The destruction of the Amazon rainforest has surged in the past four months, raising the prospect of 2008 being a disastrous year for the world's most important eco-system, a senior Brazilian government scientist has warned. Dr Carlos Nobre, a scientist with a government agency that monitors the Amazon said thousands of square miles of rainforest had been destroyed since October, after four years in which deforestation rates had begun to slow.
"I think the past four months is a big concern for the government and now they are sending people to do more law enforcement," Dr Nobre, told a seminar in Washington yesterday. "But I can tell you that it
is going to be much higher than 2007." The claims from the head of Brazil's National Institute for Space Research appear to undermine the government's record on environmental protection and come in the same week as a major report was released detailing the growth of cattle ranching in the Amazon.

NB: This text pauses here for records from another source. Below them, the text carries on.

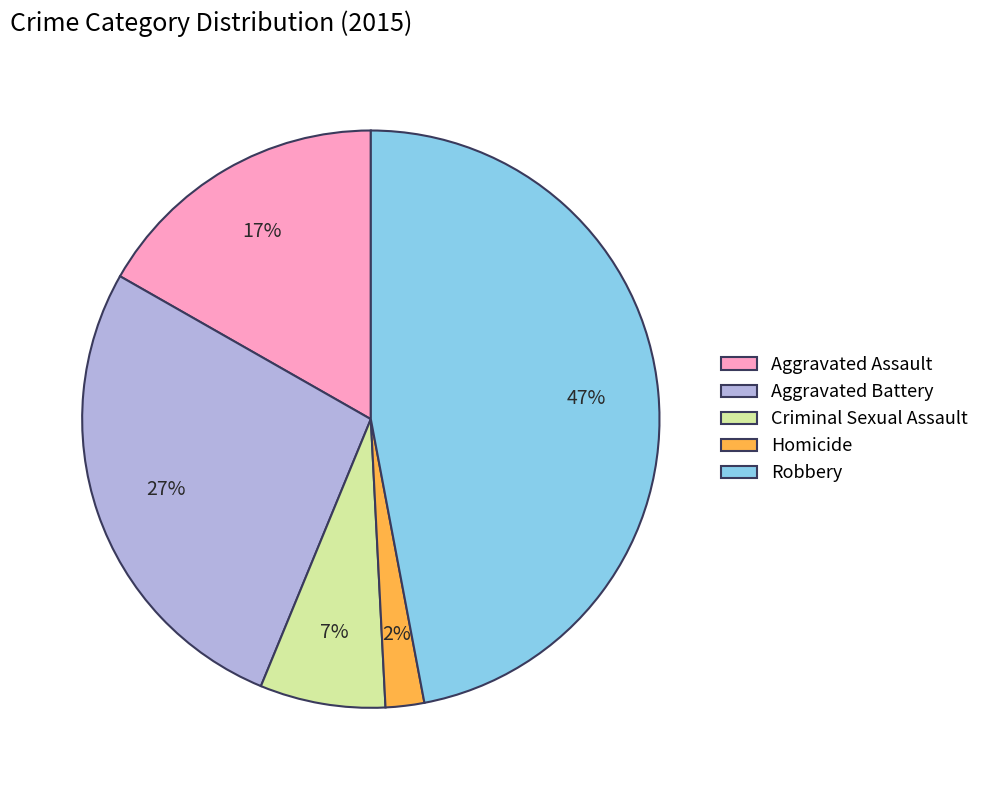

Which slice is the largest?

Robbery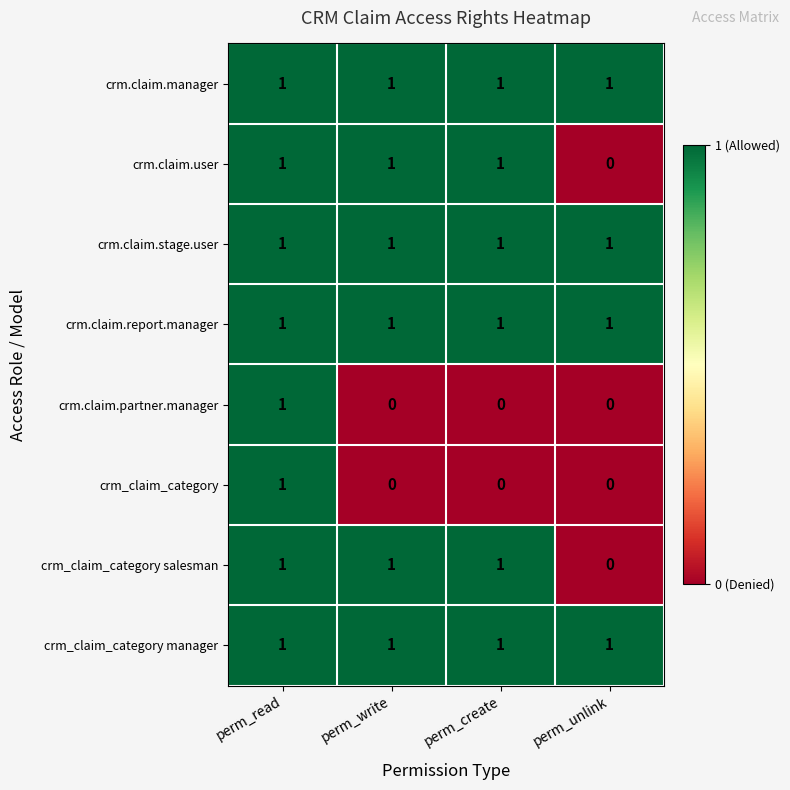

What is the spread (max minus min) of values at perm_unlink?

1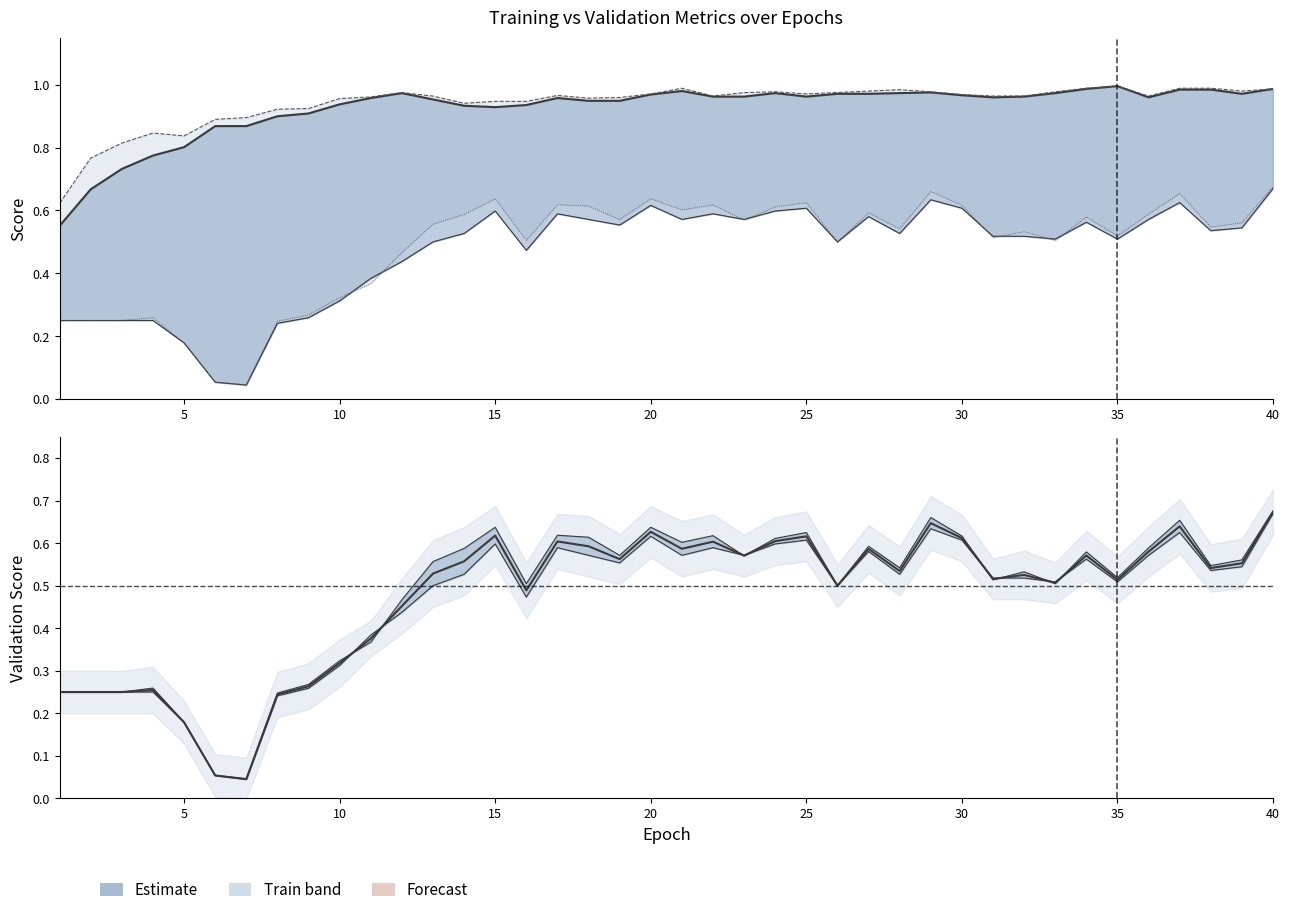

What is the spread (max minus min) of values at 3?

0.6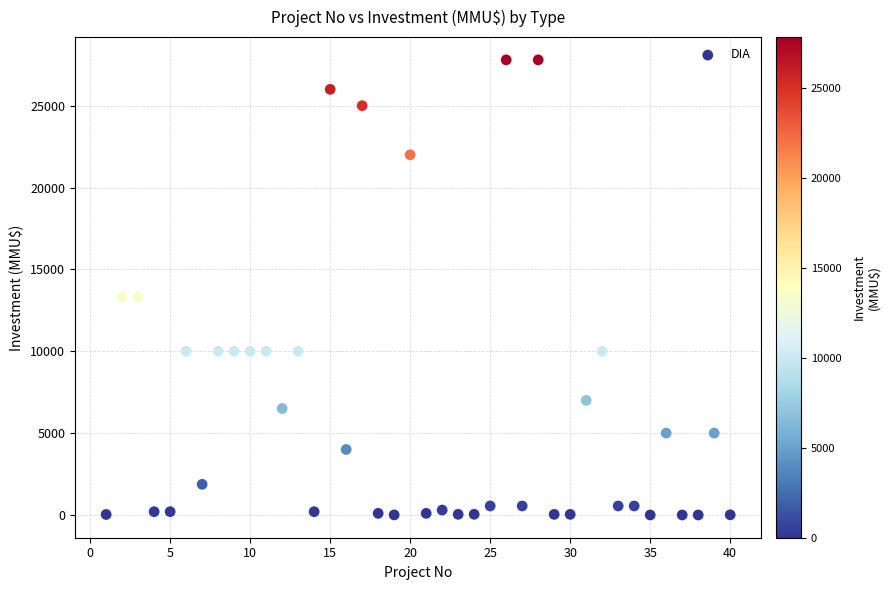

What is the range of Y values (max minus min)?

27800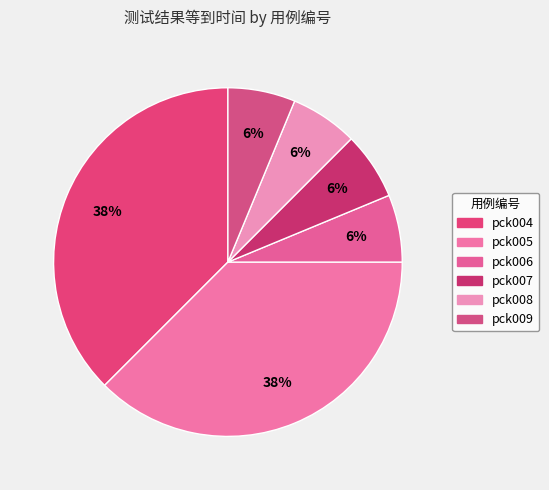

Does pck005 account for over 50% of the chart?

No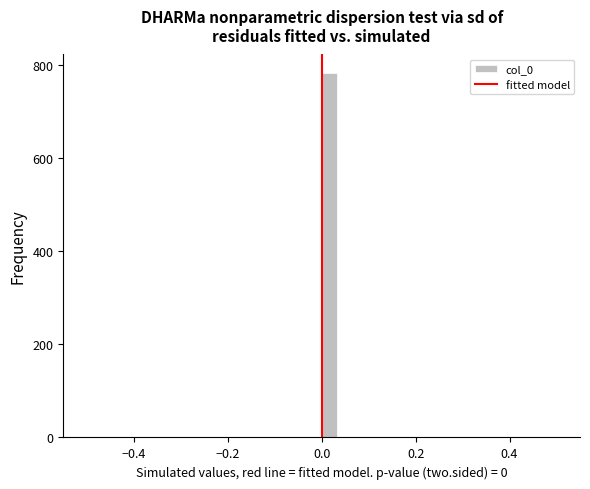

Around what value on the x-axis is the tallest bar? Give the approximate position of its centre, as read against the axis.

0.02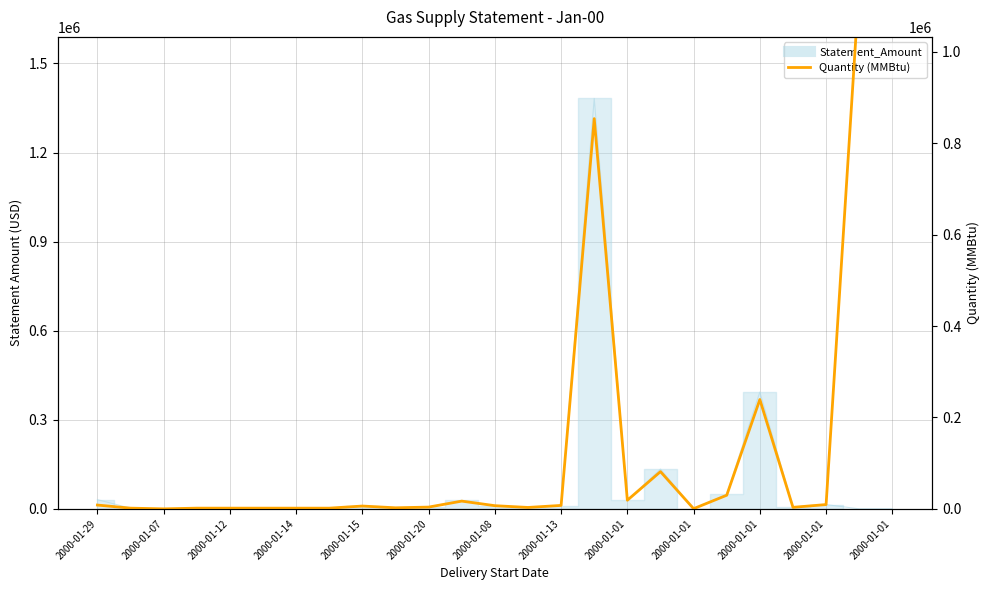

What is the difference between the maximum and minimum values?

1382213.9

Dr Nobre said 2,300 sq miles of forest had been lost in the past four months. That compares with an estimated 3,700 sq miles in the 12 months that ended on 31 July, which Brazilian officials hailed as the lowest deforestation rate since the 1970s. Those figures had already been hotly disputed by conservationists who point to increasing pressure from sugar cane plantations to feed the ethanol boom, illegal cattle ranching for beef exports, soybean production and illegal logging operations. "All those drivers of change are there," said Dr Nobre. "The three years of reduced deforestation... did not bring by themselves a cure for illegal deforestation."
Roberto Smeraldi, from Friends of the Earth Brazil, said the surge was part of the same cycle of destruction that has seen so much of the forest cleared in the past. "We had a real overdose of deforestation between 2002 and 2005, which led to abundant availability of cleared land," he said. "Now this land has been occupied, the process heats up again."